The mission, once called the Geophysical Monitoring Station, is nameless for now. It would carry a seismometer that flew aboard a doomed Mars Surveyor 98 spacecraft, and a burrowing “mole” device based on an instrument lost during the British Beagle 2 mission’s hard landing in 2003.

But the probe’s goal is clear: to learn the early evolution of terrestrial planets such as Earth by tapping a Martian geological record more than 4 billion years old.

“Mars is not an easy place to land on, but we’ve done it a number of times,” said Bruce Banerdt, a planetary scientist at the Jet Propulsion Laboratory in Pasadena, Calif. “We’re going to try and do it exactly like how we did it with Phoenix a few years ago.”

The mission planners’ willingness to cannibalize technologies from other missions has allowed them to put together the Mars mission for relatively low cost. About 77 percent of the spacecraft is lifted from the Phoenix Mars Lander, and another 20 percent has just minor modifications. Only 3 percent of the spacecraft would need to be built from scratch or completely replaced.

Not specific enough for you? Here’s the abstract (PDF) by Bruce Banerdt and Zainab Nagin Cox…

The GEophysical Monitoring Station (GEMS) is a Phase A Discovery mission designed to fill a longstanding gap in the scientific exploration of the solar system by performing, for the first time, an in-situ investigation of the interior of Mars. This mission would provide unique and critical information about the fundamental processes governing the initial accretion of the planet, the formation and differentiation of its core and crust, and the subsequent evolution of the interior.

The scientific goals of GEMS are to understand the formation and evolution of terrestrial planets through investigation of the interior structure and processes of Mars and to determine its present level of tectonic activity and impact flux. A straightforward set of scientific objectives address these goals: 1) Determine the size, composition and physical state of the core; 2) Determine the thickness and structure of the crust; 3) Determine the composition and structure of the mantle; 4) Determine the thermal state of the interior; 5) Measure the rate and distribution of internal seismic activity; and 6) Measure the rate of impacts on the surface.

To accomplish these objectives, GEMS would carry a tightly-focused payload consisting of 3 investigations: 1) SEIS, a 6-component, very-broad-band seismometer, with careful thermal compensation/control and a sensitivity comparable to the best terrestrial instruments across a frequency range of 1 mHz to 50 Hz; 2) HP3 (Heat Flow and Physical Properties Package), an instrumented self-penetrating mole system that trails a string of temperature sensors to measure the planetary heat flux; and 3) RISE (Rotation and Interior Structure Experiment), which would use the spacecraft X-band communication system to provide precision tracking for planetary dynamical studies.
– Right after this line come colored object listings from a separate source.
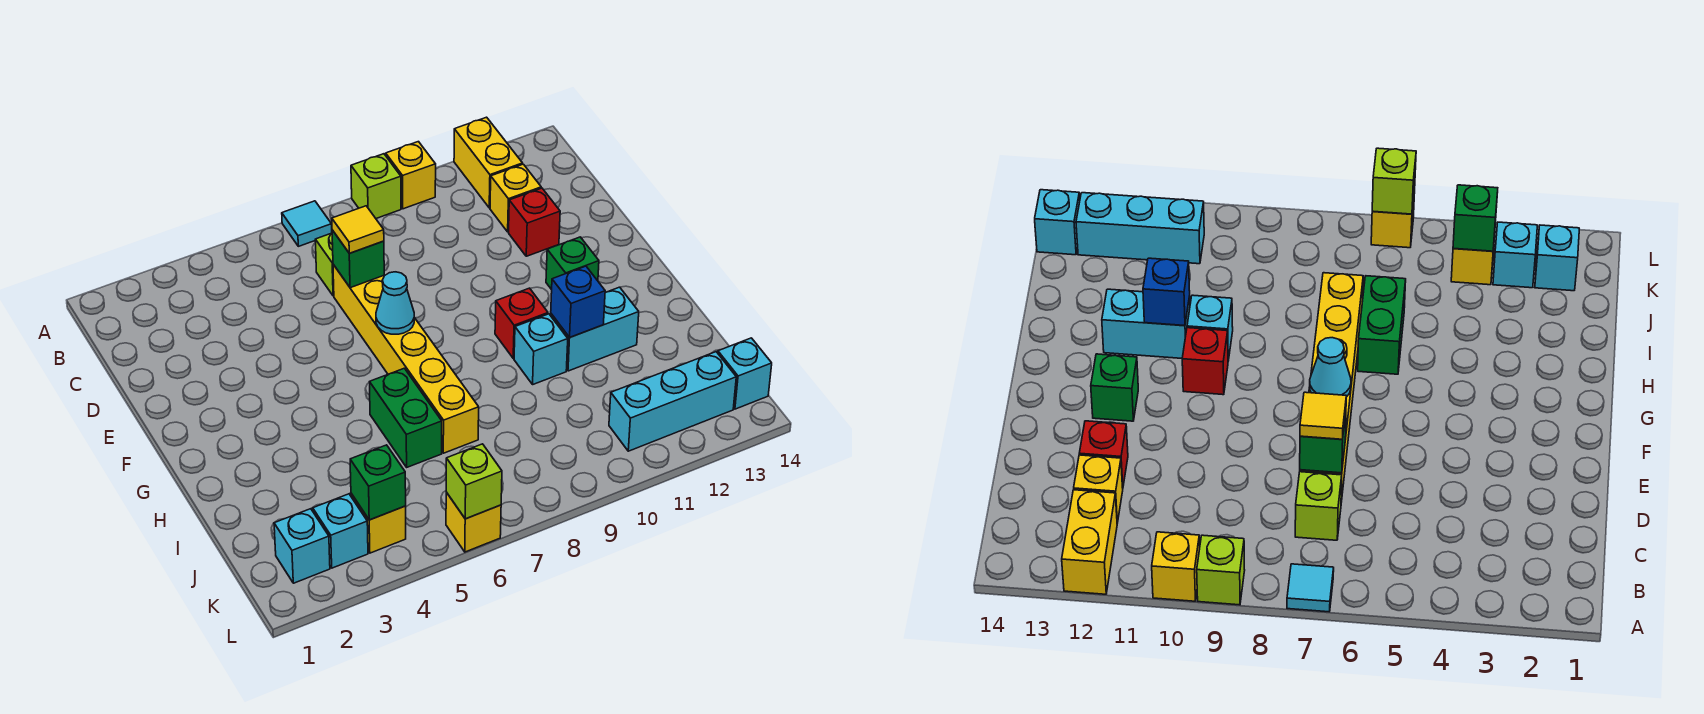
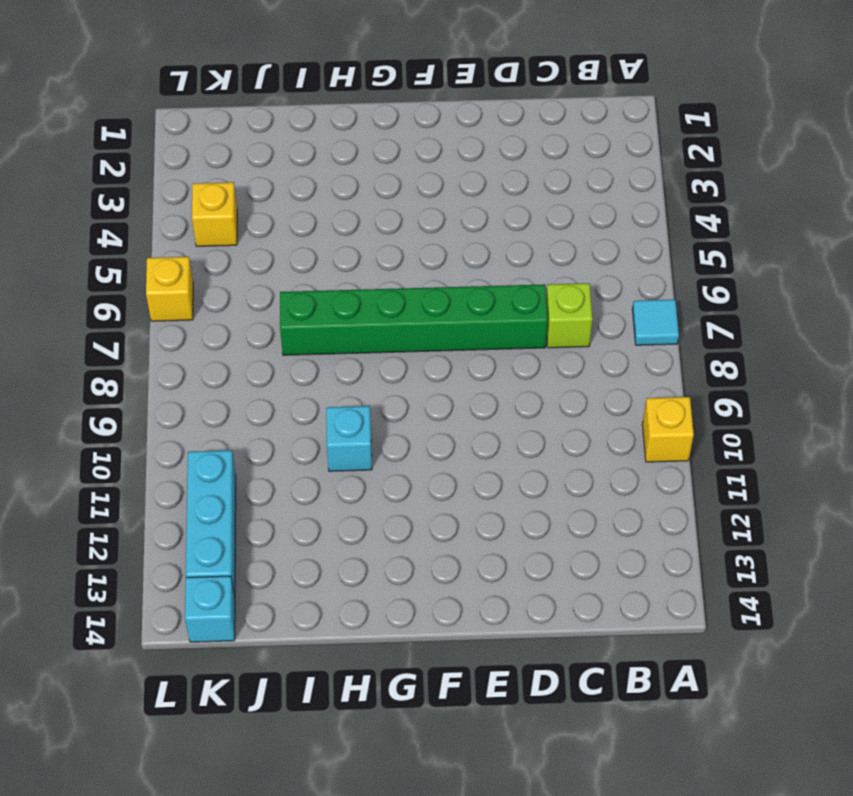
green brick D7:I7 level 1 -> yellow brick D7:I7 level 1
none -> lime brick A9 level 1
none -> yellow brick A12:B12 level 1
none -> yellow brick C12 level 1

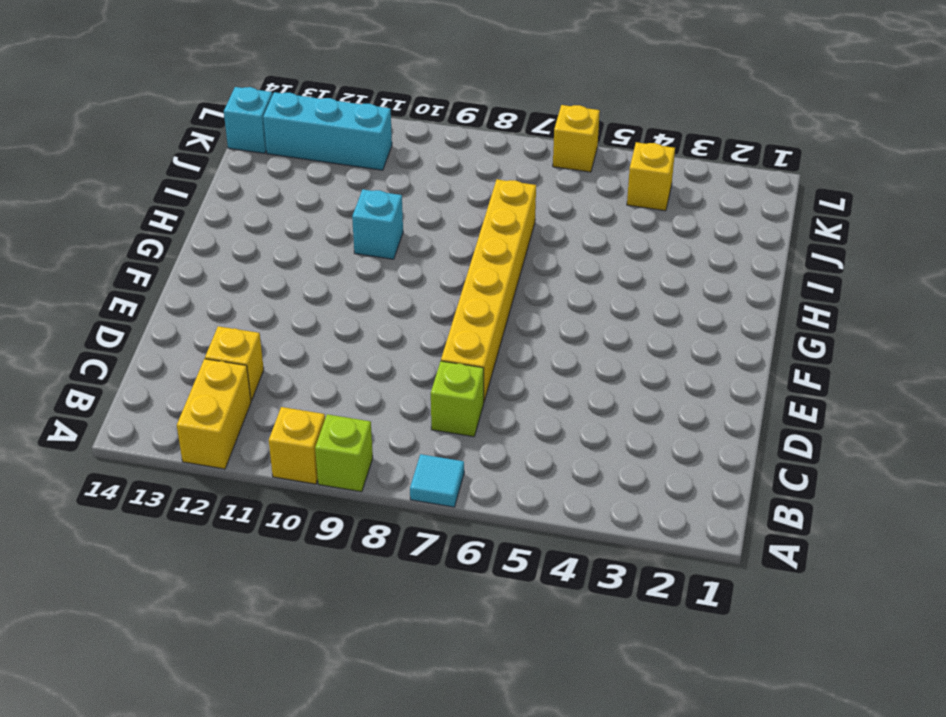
none -> red brick D12 level 1
none -> green brick F12 level 1
none -> red brick G10 level 1

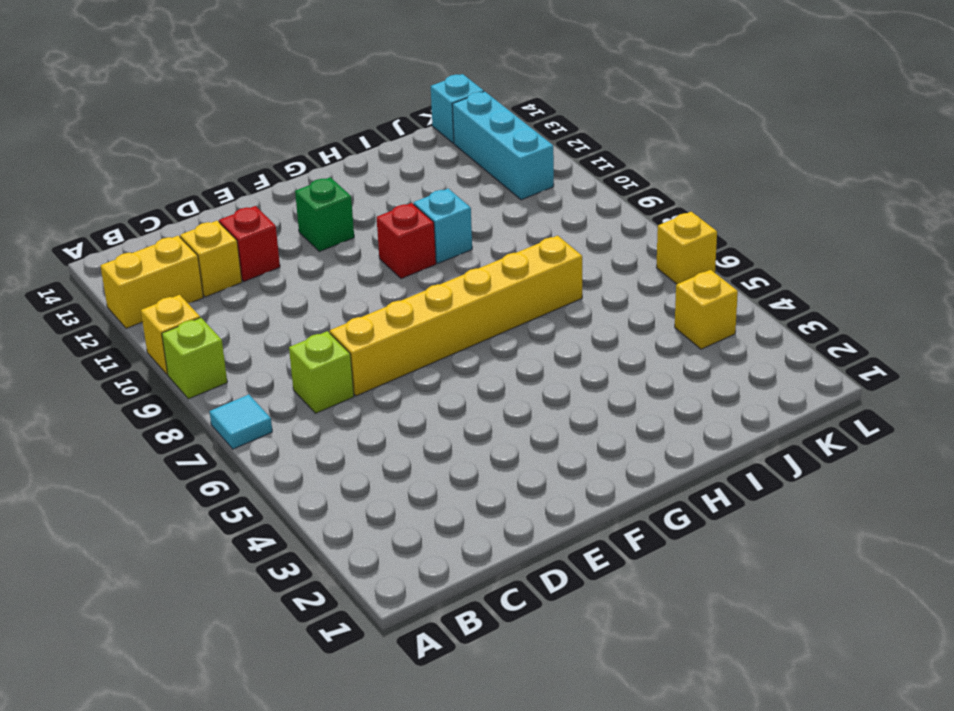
none -> green brick H6:I6 level 1
none -> cyan brick H11:H12 level 1
none -> cyan brick K2 level 1

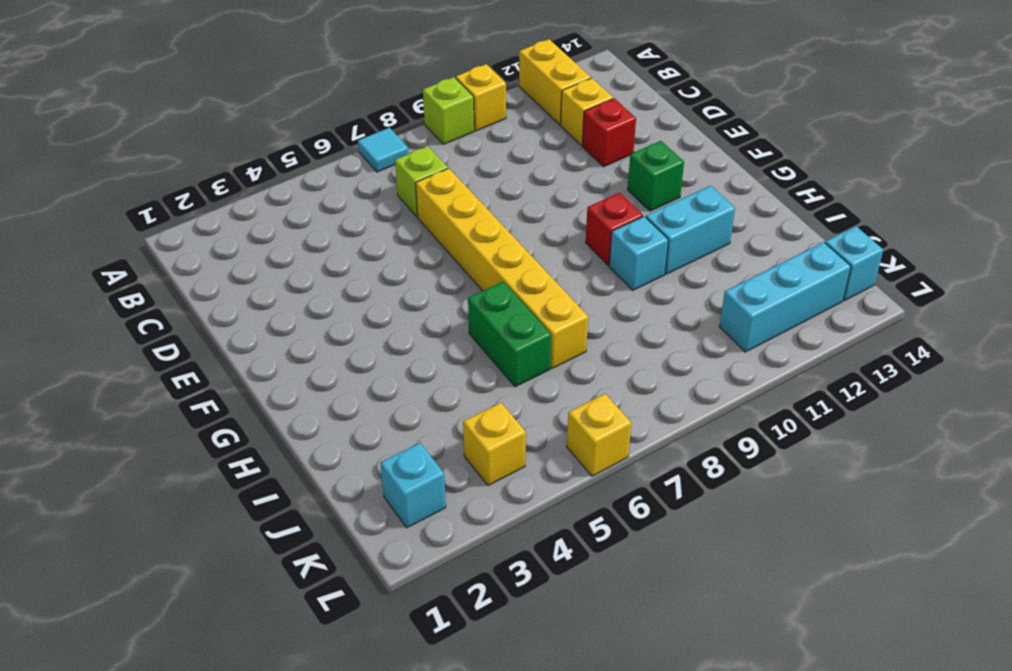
none -> cyan brick K3 level 1
none -> green brick D7 level 2
none -> cyan cone F7 level 2

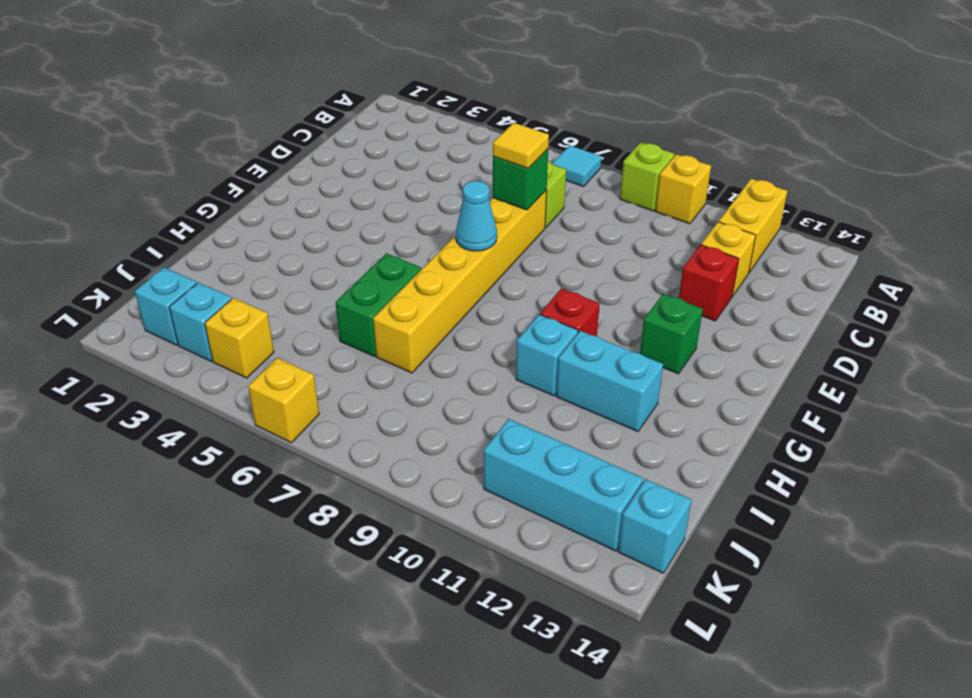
none -> blue brick H11 level 2
none -> green brick K4 level 2
none -> lime brick L6 level 2

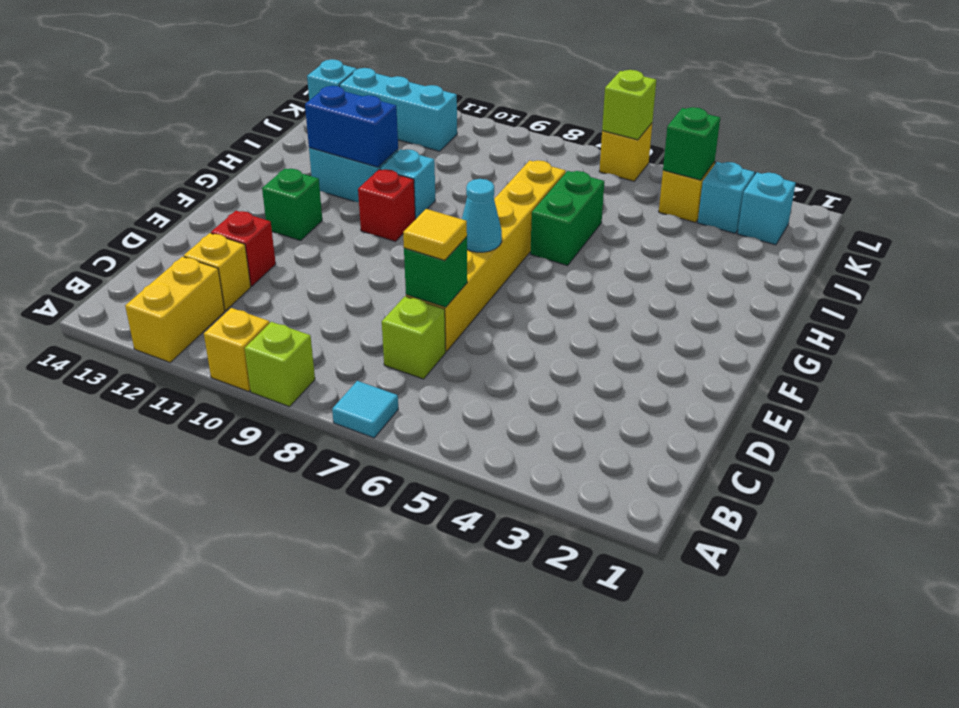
blue brick H11:H12 level 2 -> blue brick H11 level 2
The two instruments would be moved from the lander deck to the martian surface by an Instrument Deployment Arm, with an appropriate location identified using an Instrument Deployment Camera.

In order to ensure low risk within the tight Discovery cost limits, GEMS reuses the successful Lockheed Martin Phoenix spacecraft design, with a cruise and EDL system that has demonstrated capability for safe landing on Mars with well-understood costs. To take full advantage of this approach, all science requirements (such as instrument mass and power, landing site, and downlinked data volume) strictly conform to existing, demonstrated capabilities of the spacecraft and mission system.

It is widely believed that multiple landers making simultaneous measurements (a network) are required to address the objectives for understanding terrestrial planet interiors. Nonetheless, comprehensive measurements from a single geophysical station are extremely valuable, because observations constraining the structure and processes of the deep interior of Mars are virtually nonexistent. GEMS will utilize sophisticated analysis techniques specific to single-station measurements to determine crustal thickness, mantle structure, core state and size, and heat flow, providing our first real look deep beneath the surface of Mars.